Starring: Olivia Colman, Emma Stone, Rachel Weisz
Directed by: Yorgos Lanthimos (“The Lobster”)
Written by: Tony McNamara (“Ashby”) and Deborah Davis (debut)
“The Favourite” is unlike any costume drama you’ve ever seen. That includes filmmaker Sofia Coppola’s imaginative and underappreciated 2006 hipster biopic “Marie Antoinette,” where she uses the song “I Want Candy†in the soundtrack and sneaks a pair of blue Converse into one scene.
It shouldn’t come as a surprise if you know the eccentric and invigorating work of Greek writer/director Yorgos Lanthimos in films like “Dogtooth” and “The Lobster,” the latter of which earned him an Oscar nomination for Best Original Screenplay in 2016.
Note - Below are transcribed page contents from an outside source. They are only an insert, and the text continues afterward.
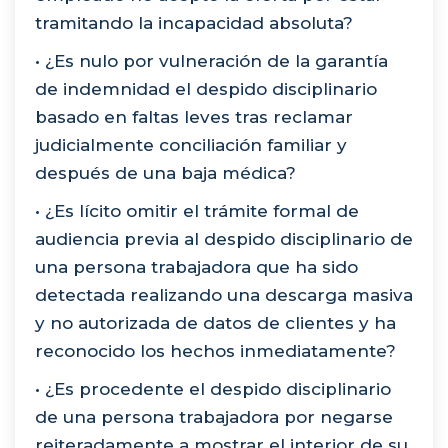
tramitando la incapacidad absoluta?
• ¿Es nulo por vulneración de la garantía
de indemnidad el despido disciplinario
basado en faltas leves tras reclamar
judicialmente conciliación familiar y
después de una baja médica?
• ¿Es lícito omitir el trámite formal de
audiencia previa al despido disciplinario de
una persona trabajadora que ha sido
detectada realizando una descarga masiva
y no autorizada de datos de clientes y ha
reconocido los hechos inmediatamente?
• ¿Es procedente el despido disciplinario
de una persona trabajadora por negarse
reiteradamente a mostrar el interior de su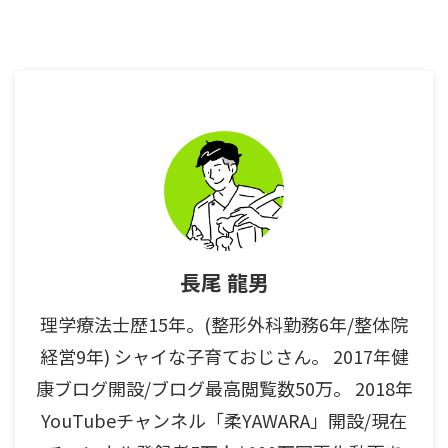
をみることが多くなった。 しか
し本来理学療法とはどういった仕
事なのだろうか？ 一般人ならま
だしも現役の人が答えられないと
問題である。 今回はみんなが忘
れがちな「理学療法士」という仕
...
長尾 龍男
理学療法士歴15年。(整形外科勤務6年/整体院
経営9年) シャイな子育ておじさん。 2017年健
康ブログ開設/ブログ最高閲覧数50万。 2018年
YouTubeチャンネル「柔YAWARA」開設/現在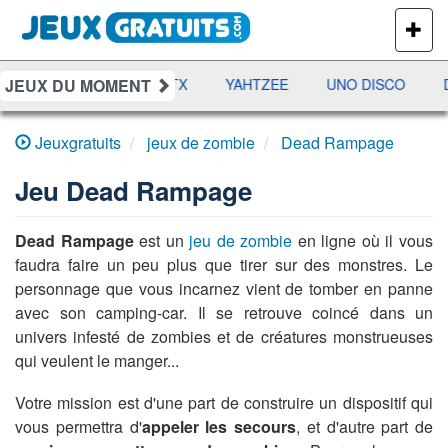
PLUS
DE
JEUX
JEUX DU MOMENT
AMES
RAMI
JETX
YAHTZEE
UNO DISCO
D
Jeuxgratuits
jeux de zombie
Dead Rampage
Jeu
Dead Rampage
Dead Rampage
est un
jeu de zombie
en ligne où il vous
faudra faire un peu plus que tirer sur des monstres. Le
personnage que vous incarnez vient de tomber en panne
avec son camping-car. Il se retrouve coincé dans un
univers infesté de zombies et de créatures monstrueuses
qui veulent le manger...
Votre mission est d'une part de construire un dispositif qui
vous permettra d'
appeler les secours
, et d'autre part de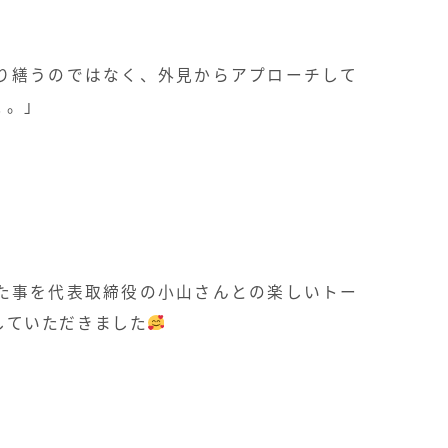
り繕うのではなく、
外見からアプローチして
く。」
た事を
代表取締役の小山さんとの楽しいトー
していただきました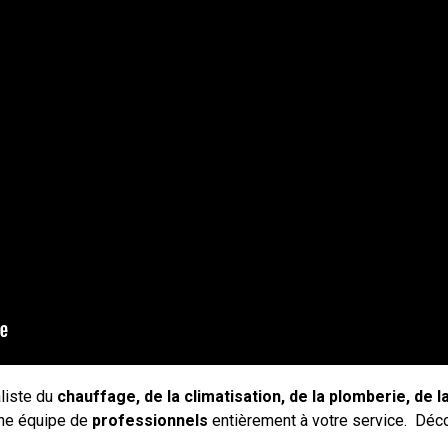
liste du
chauffage, de la climatisation, de la plomberie, de l
 Une équipe de
professionnels
entièrement à votre service.
Déco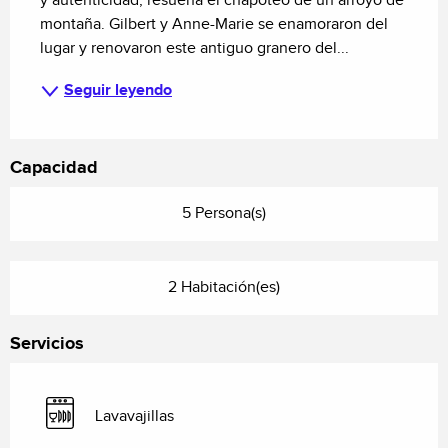
y autenticidad, resuena el chapoteo de un arroyo de 
montaña. Gilbert y Anne-Marie se enamoraron del 
lugar y renovaron este antiguo granero del...
Seguir leyendo
Capacidad
5 Persona(s)
2 Habitación(es)
Servicios
Lavavajillas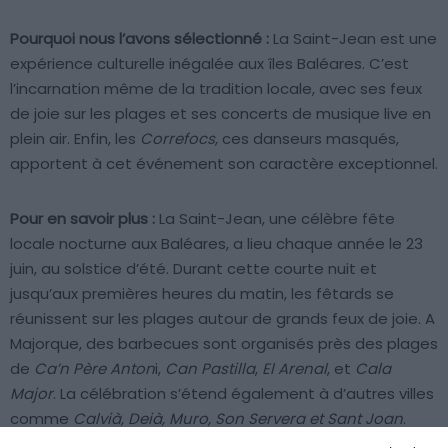
Pourquoi nous l’avons sélectionné :
La Saint-Jean est une
expérience culturelle inégalée aux îles Baléares. C’est
l’incarnation même de la tradition locale, avec ses feux
de joie sur les plages et ses concerts de musique live en
plein air. Enfin, les
Correfocs
, ces danseurs masqués,
apportent à cet événement son caractère exceptionnel.
Pour en savoir plus :
La Saint-Jean, une célèbre fête
locale nocturne aux Baléares, a lieu chaque année le 23
juin, au solstice d’été. Durant cette courte nuit et
jusqu’aux premières heures du matin, les fêtards se
réunissent sur les plages autour de grands feux de joie. A
Majorque, des barbecues sont organisés près des plages
de
Ca’n Père Anton
i,
Can Pastilla
,
El Arenal
, et
Cala
Major
. La célébration s’étend également à d’autres villes
comme
Calvià, Deià, Muro, Son Servera et Sant Joan
.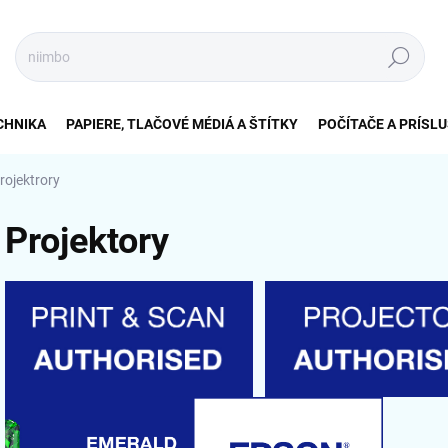
Hľadať
CHNIKA
PAPIERE, TLAČOVÉ MÉDIÁ A ŠTÍTKY
POČÍTAČE A PRÍSL
rojektrory
Projektory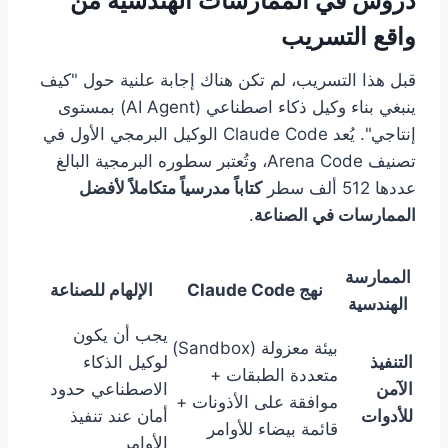
دروس في الممارسات الهندسية من
واقع التسريب
قبل هذا التسريب، لم تكن هناك إجابة علنية حول "كيف
ينبغي بناء وكيل ذكاء اصطناعي (AI Agent) بمستوى
إنتاجي". يُعد Claude Code الوكيل البرمجي الأول في
تصنيف Arena Code، وتُعتبر سطوره البرمجية البالغ
عددها 512 ألف سطر
كتاباً مدرسياً متكاملاً لأفضل
الممارسات في الصناعة
.
الممارسة
نهج Claude Code
الإلهام للصناعة
الهندسية
يجب أن يكون
بيئة معزولة (Sandbox)
التنفيذ
لوكيل الذكاء
متعددة الطبقات +
الآمن
الاصطناعي حدود
موافقة على الأذونات +
للأدوات
أمان عند تنفيذ
قائمة بيضاء للأوامر
الأوامر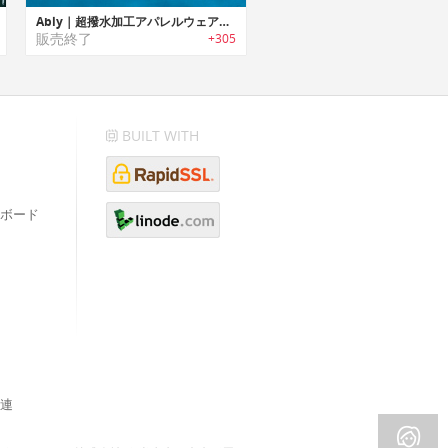
Ably｜超撥水加工アパレルウェア「エーブリー」
販売終了
+305
BUILT WITH
ボード
連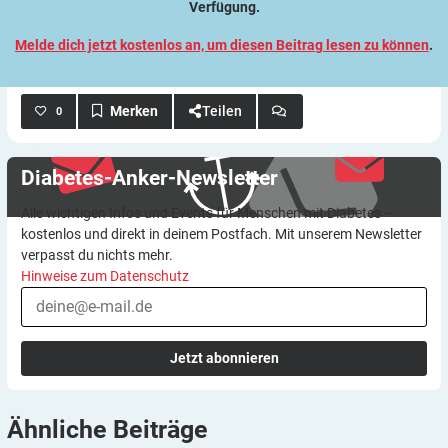
Verfügung.
Melde dich jetzt kostenlos an, um diesen Beitrag lesen zu können
.
Teilen
0
Diabetes-Anker-Newsletter
Alle wichtigen Infos und Events für Menschen mit Diabetes –
kostenlos und direkt in deinem Postfach. Mit unserem Newsletter
verpasst du nichts mehr.
Hinweise zum Datenschutz
Jetzt abonnieren
Ähnliche
Beiträge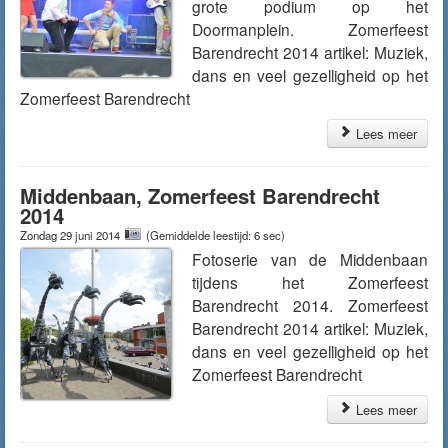
grote podium op het
Doormanplein. Zomerfeest
Barendrecht 2014 artikel: Muziek,
dans en veel gezelligheid op het
Zomerfeest Barendrecht
Lees meer
Middenbaan, Zomerfeest Barendrecht
2014
Zondag 29 juni 2014
(Gemiddelde leestijd: 6 sec)
Fotoserie van de Middenbaan
tijdens het Zomerfeest
Barendrecht 2014. Zomerfeest
Barendrecht 2014 artikel: Muziek,
dans en veel gezelligheid op het
Zomerfeest Barendrecht
Lees meer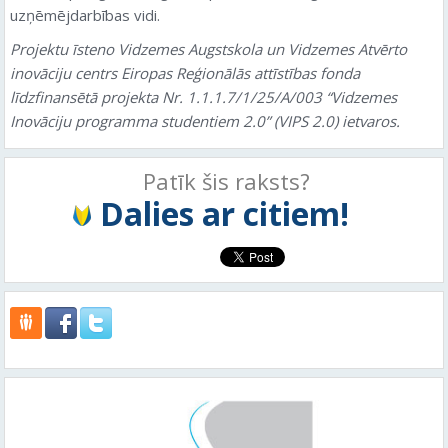
uzņēmējdarbības vidi.
Projektu īsteno Vidzemes Augstskola un Vidzemes Atvērto
inovāciju centrs Eiropas Reģionālās attīstības fonda
līdzfinansētā projekta Nr. 1.1.1.7/1/25/A/003 “Vidzemes
Inovāciju programma studentiem 2.0” (VIPS 2.0) ietvaros.
Patīk šis raksts?
Dalies ar citiem!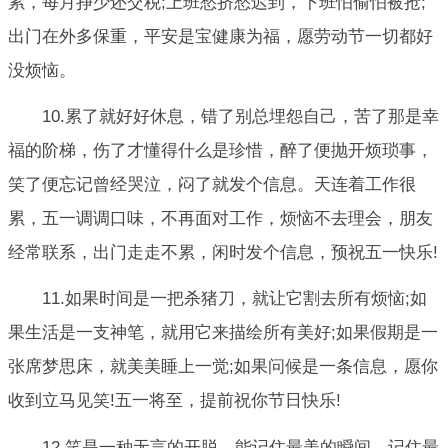
累，每月挣少还交税;上班愁挤愁迟到，下班怕偷怕被抢;
出门在外多保重，平安是宝健康为福，愿劳动节一切都好
没烦恼。
10.累了就好好休息，错了别总埋怨自己，苦了那是幸
福的阶梯，伤了才懂得什么是珍惜，醉了便抛开烦琐事，
笑了便忘记曾经哭泣，闷了就发个信息。天连着工作很
累，五一调调口味，不再面对工作，烦恼不去理会，朋友
经常联系，出门走走不累，闲时发个信息，预祝五一快乐!
11.如果时间是一把杀猪刀，就让它割去所有烦恼;如
果生活是一支神笔，就用它来描绘所有美好;如果假期是一
张席梦思床，就美美睡上一觉;如果问候是一条信息，愿你
收到立马见笑!五一将至，提前祝你节日快乐!
12.笑是一种无言的开脱，能记住最美的瞬间，记住最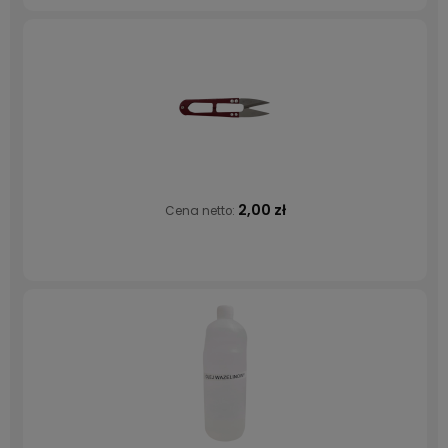
2,00 zł
Cena netto: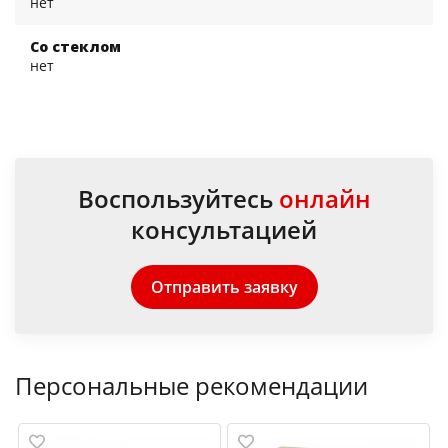
нет
Со стеклом
нет
Воспользуйтесь
онлайн
консультацией
Отправить заявку
Персональные рекомендации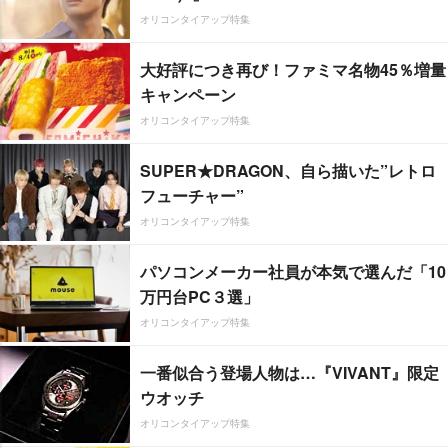
オリコンタイアップ特集
大好評につき再び！ファミマ名物45％増量
キャンペーン
オリコンタイアップ特集
SUPER★DRAGON、自ら描いた”レトロ
フューチャー”
オリコンタイアップ特集
パソコンメーカー社員が本気で選んだ「10
万円台PC３選」
オリコンタイアップ特集
一番似合う登場人物は…『VIVANT』限定
ウオッチ
オリコンタイアップ特集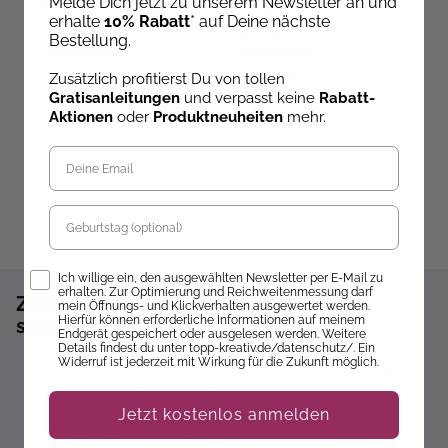
Melde Dich jetzt zu unserem Newsletter an und
Exemplar mit Karte)
Norden
erhalte
10% Rabatt
* auf Deine nächste
Ab dem 22.10.26
Ab dem 22.10.26
Bestellung.
versandbereit
versandbereit
ve
29,00 €
86,10 €
5
Zusätzlich profitierst Du von tollen
Gratisanleitungen
und verpasst keine
Rabatt-
Aktionen
oder
Produktneuheiten
mehr.
Geburtstag
Opt-In
Ich willige ein, den ausgewählten Newsletter per E-Mail zu
erhalten. Zur Optimierung und Reichweitenmessung darf
Zum Newsletter anmelden und 10%
mein Öffnungs- und Klickverhalten ausgewertet werden.
Hierfür können erforderliche Informationen auf meinem
sparen!*
Endgerät gespeichert oder ausgelesen werden. Weitere
Details findest du unter topp-kreativ.de/datenschutz/. Ein
Widerruf ist jederzeit mit Wirkung für die Zukunft möglich.
Sofort 10% Rabatt auf die nächste Bestellung
Exklusive Angebote erhalten
Jetzt kostenlos anmelden
Gratisanleitungen per Newsletter erhalten
Keine Rabatt-Aktion mehr verpassen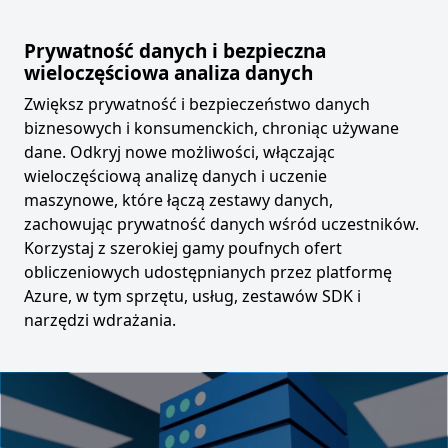
Prywatność danych i bezpieczna
wieloczęściowa analiza danych
Zwiększ prywatność i bezpieczeństwo danych
biznesowych i konsumenckich, chroniąc używane
dane. Odkryj nowe możliwości, włączając
wieloczęściową analizę danych i uczenie
maszynowe, które łączą zestawy danych,
zachowując prywatność danych wśród uczestników.
Korzystaj z szerokiej gamy poufnych ofert
obliczeniowych udostępnianych przez platformę
Azure, w tym sprzętu, usług, zestawów SDK i
narzędzi wdrażania.
Video container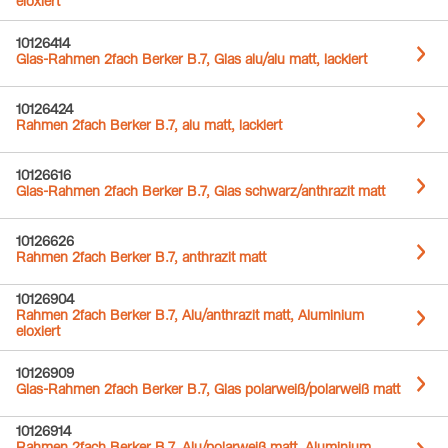
eloxiert
10126414
Glas-Rahmen 2fach Berker B.7, Glas alu/alu matt, lackiert
10126424
Rahmen 2fach Berker B.7, alu matt, lackiert
10126616
Glas-Rahmen 2fach Berker B.7, Glas schwarz/anthrazit matt
10126626
Rahmen 2fach Berker B.7, anthrazit matt
10126904
Rahmen 2fach Berker B.7, Alu/anthrazit matt, Aluminium
eloxiert
10126909
Glas-Rahmen 2fach Berker B.7, Glas polarweiß/polarweiß matt
10126914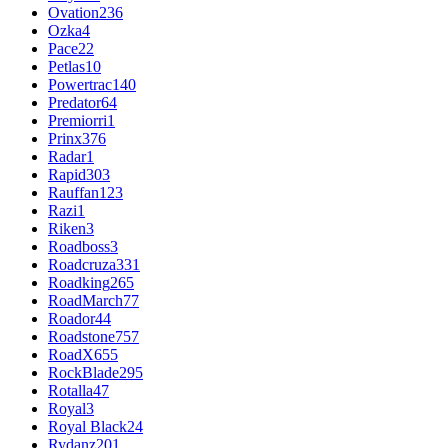
Ovation
236
Ozka
4
Pace
22
Petlas
10
Powertrac
140
Predator
64
Premiorri
1
Prinx
376
Radar
1
Rapid
303
Rauffan
123
Razi
1
Riken
3
Roadboss
3
Roadcruza
331
Roadking
265
RoadMarch
77
Roador
44
Roadstone
757
RoadX
655
RockBlade
295
Rotalla
47
Royal
3
Royal Black
24
Rydanz
201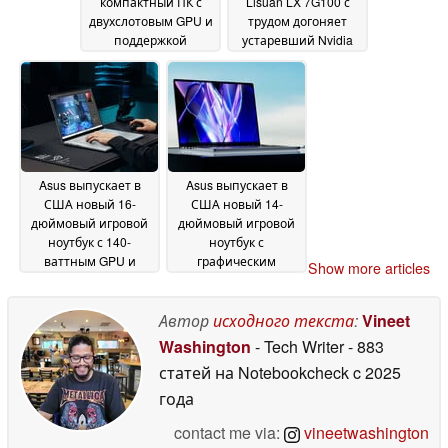
компактный ПК с
Lisuan LX 7G100 с
двухслотовым GPU и
трудом догоняет
поддержкой
устаревший Nvidia
настольных
RTX 3060 в новом
процессоров
тесте
24 May
23 May 2026
2026
Asus выпускает в
Asus выпускает в
США новый 16-
США новый 14-
дюймовый игровой
дюймовый игровой
ноутбук с 140-
ноутбук с
ваттным GPU и
графическим
Show more articles
OLED-дисплеем с
процессором 115 Вт
яркостью 1 100 нит
и Intel Panther Lake
23
Автор
исходного текста
:
Vineet
23 May 2026
May 2026
Washington
- Tech Writer
- 883
статей на Notebookcheck
c 2025
года
contact me via:
vineetwashington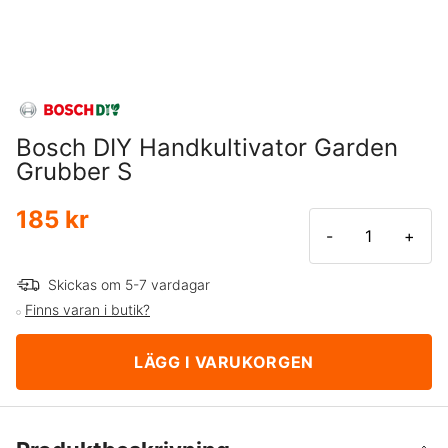
Bosch DIY Handkultivator Garden
Grubber S
185 kr
-
+
Skickas om 5-7 vardagar
Finns varan i butik?
LÄGG I VARUKORGEN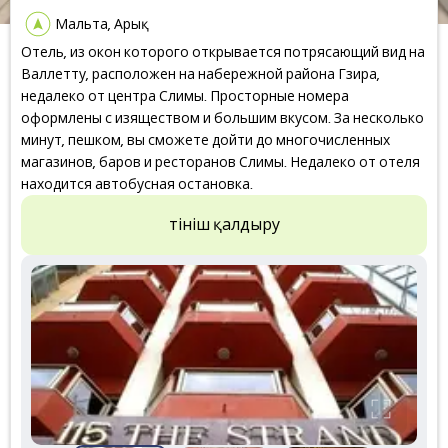
Мальта, Арық
Отель, из окон которого открывается потрясающий вид на
Валлетту, расположен на набережной района Гзира,
недалеко от центра Слимы. Просторные номера
оформлены с изяществом и большим вкусом. За несколько
минут, пешком, вы сможете дойти до многочисленных
магазинов, баров и ресторанов Слимы. Недалеко от отеля
находится автобусная остановка.
Өтініш қалдыру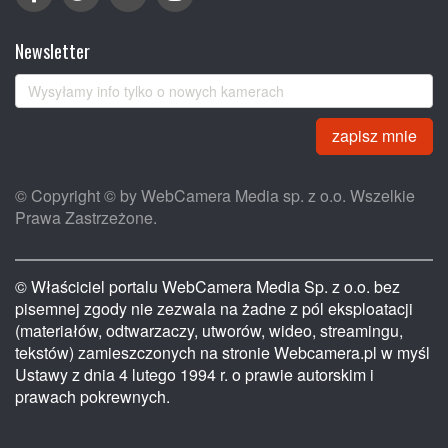
Newsletter
zapisz mnie
© Copyright © by WebCamera Media sp. z o.o. Wszelkie
Prawa Zastrzeżone.
© Właściciel portalu WebCamera Media Sp. z o.o. bez
pisemnej zgody nie zezwala na żadne z pól eksploatacji
(materiałów, odtwarzaczy, utworów, wideo, streamingu,
tekstów) zamieszczonych na stronie Webcamera.pl w myśl
Ustawy z dnia 4 lutego 1994 r. o prawie autorskim i
prawach pokrewnych.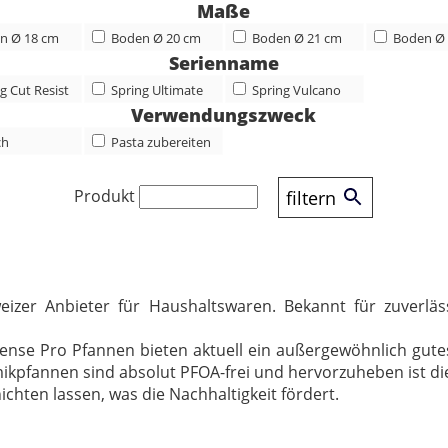
Maße
n Ø 18 cm
Boden Ø 20 cm
Boden Ø 21 cm
Boden Ø
Serienname
g Cut Resist
Spring Ultimate
Spring Vulcano
Verwendungszweck
ch
Pasta zubereiten
Produkt
filtern
eizer Anbieter für Haushaltswaren. Bekannt für zuverläs
tense Pro Pfannen bieten aktuell ein außergewöhnlich gute
ramikpfannen sind absolut PFOA-frei und hervorzuheben ist di
hten lassen, was die Nachhaltigkeit fördert.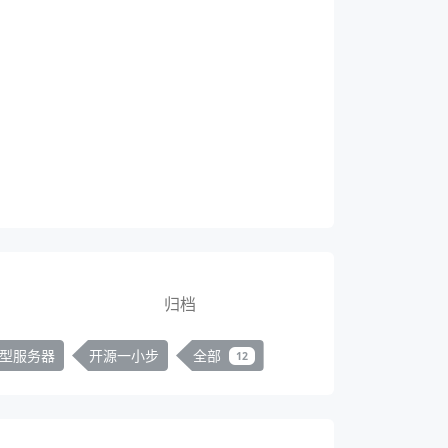
归档
型服务器
开源一小步
全部
12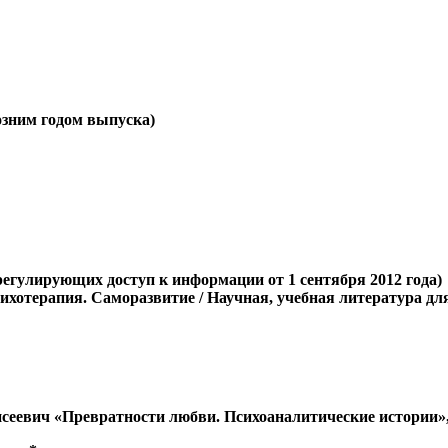
позним годом выпуска)
регулирующих доступ к информации от 1 сентября 2012 года)
сихотерапия. Саморазвитие / Научная, учебная литература дл
сеевич «Превратности любви. Психоаналитические истории»,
Although Lanthimos hands off script duties for “The Favourite” to Australian TV writer Tony McNamara and first-time writer Deborah Davis, who penned the initial screenplay over two decades ago, his fingerprints are all over it. “The Favourite” is an acerbic and abrasively funny period piece featuring three of the best female performances of the year. The film is like a formal curtsy but with a sharp knee strike to the groin.
Set in the early 18th Century, “The Favourite” is loosely based on the reign of Queen Anne (Olivia Colman), the sickly crowned head who ruled Great Britain and Ireland until her death in 1714 at the age of 49. Don’t expect a history lesson here, however. Lanthimos isn’t as interested in the Restoration of the English Monarchy as he is the darker and comically absurd relationships Anne develops with her close advisor Sarah Churchill (Oscar winner Rachel Weisz), and Sarah’s cousin, Abigail Hill (Oscar winner Emma Stone), who is hired to work in the scullery.
When Abigail proves herself to be more than a servant, her and Sarah’s political posturing comes to a head as they find themselves vying for Anne’s attention. With a kingdom’s power at their fingertips, Sarah and Abigail become the year’s most intriguing adversaries as they cut each other down at every turn in an attempt to keep their high-end status from waning.
At times voyeuristic in nature, Lanthimos uses a camera lens that allows moviegoers to witness the debauchery unfold as if we are peeking through a palace peephole. In “The Favourite,” hostility and deceitfulness have never been this wickedly entertaining.